Trends to watch in 2021 –
ESG: from optional to essential
Environmental, Social and Corporate Governance (ESG) has progressed from optional to essential in determining a company’s success. ESG—which includes supply chain management, climate change leadership and workplace culture—will increasingly shape a company’s performance and long-term value. The next decade will be marked by:
Asset managers and investors continue to integrate ESG risk assessments into investment decisions and look to the Principles of Responsible Investing to shape a more sustainable global financial system.
The business case for ESG sharpened in 2020 with BlackRock’s prioritization of sustainability in its investment decision-making process and Mark Carney’s appointment as Brookfield Asset Management’s Vice Chair and Head of ESG and Impact Fund Investing.
Looking forward, a 2020 McKinsey global survey noted that 83 per cent of C-suite leaders and investment professionals predict that ESG programs will have more shareholder value in five years than today, and would pay a premium for a company with a positive ESG record.

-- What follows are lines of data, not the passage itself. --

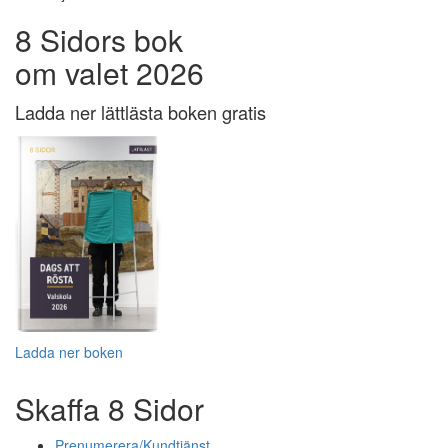
8 Sidors bok
om valet 2026
Ladda ner lättlästa boken gratis
Ladda ner boken
Skaffa 8 Sidor
Prenumerera/Kundtjänst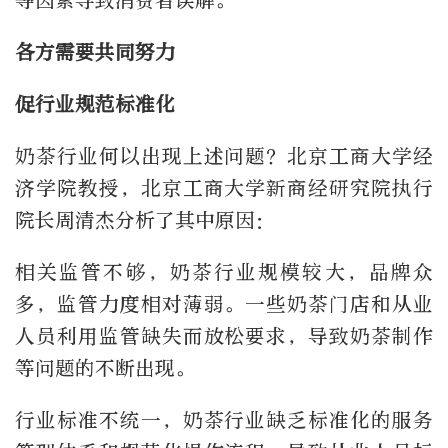
等因素导致消费者误解。”
各方需要共同努力
促行业规范标准化
奶茶行业何以出现上述问题？北京工商大学经
济学院教授，北京工商大学新商经研究院执行
院长周清杰分析了其中原因：
相关监管不够，奶茶行业规模较大，品牌众
多，监管力度相对薄弱。一些奶茶门店和从业
人员利用监管缺失而放松要求，导致奶茶制作
等问题的不断出现。
行业标准不统一，奶茶行业缺乏标准化的服务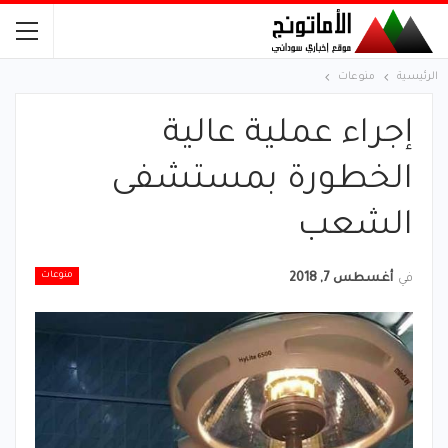
الرئيسية
منوعات
إجراء عملية عالية
الخطورة بمستشفى
الشعب
منوعات
في
أغسطس 7, 2018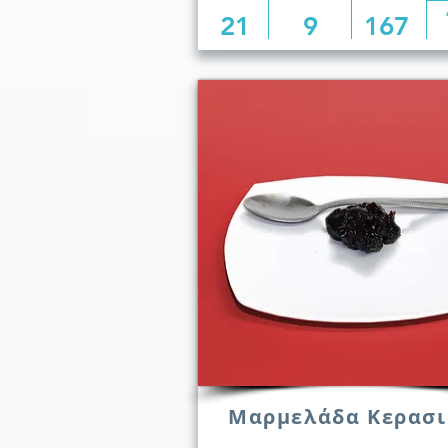
21
9
167
Μαρμελάδα Κερασι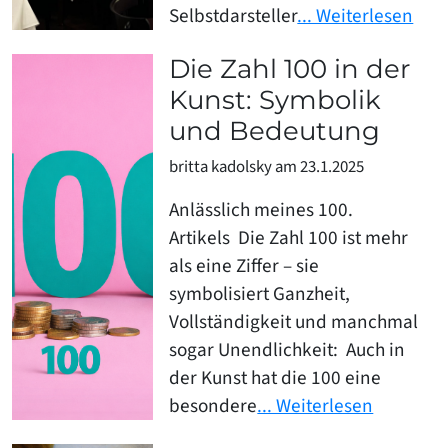
Selbstdarsteller
... Weiterlesen
Die Zahl 100 in der
Kunst: Symbolik
und Bedeutung
britta kadolsky am 23.1.2025
Anlässlich meines 100.
Artikels Die Zahl 100 ist mehr
als eine Ziffer – sie
symbolisiert Ganzheit,
Vollständigkeit und manchmal
sogar Unendlichkeit: Auch in
der Kunst hat die 100 eine
besondere
... Weiterlesen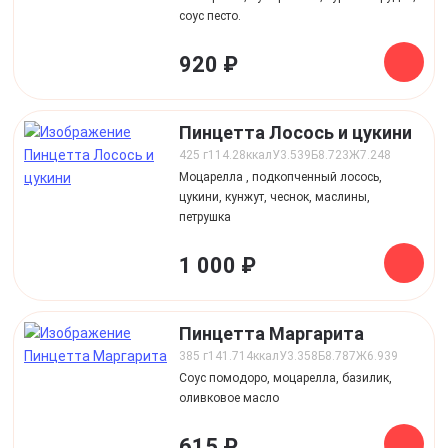
соус песто.
920 ₽
Пинцетта Лосось и цукини
425 г
114.28
ккал
У
3.539
Б
8.723
Ж
7.248
Моцарелла , подкопченный лосось,
цукини, кунжут, чеснок, маслины,
петрушка
1 000 ₽
Пинцетта Маргарита
385 г
141.714
ккал
У
3.358
Б
8.787
Ж
6.939
Соус помодоро, моцарелла, базилик,
оливковое масло
615 ₽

While traditional corporate governance will remain an area of focus—particularly around board quality, diversity, shareholder rights and management incentive structures—investors and boards will also prioritize environmental and social issues. Disclosure of ESG will evolve, particularly as it relates to traditional corporate governance requirements, with the potential for further regulatory initiatives on executive compensation and mandates to ensure greater gender diversity on boards.
Climate change impacts and risk
Businesses should be aware of the relationship between investor engagement and strong climate change leadership. Investors will exert more influence as climate change and its associated risks will be integrated into investor voting policies, with some taking the additional step of voting against boards of companies that don’t have substantive climate change policies.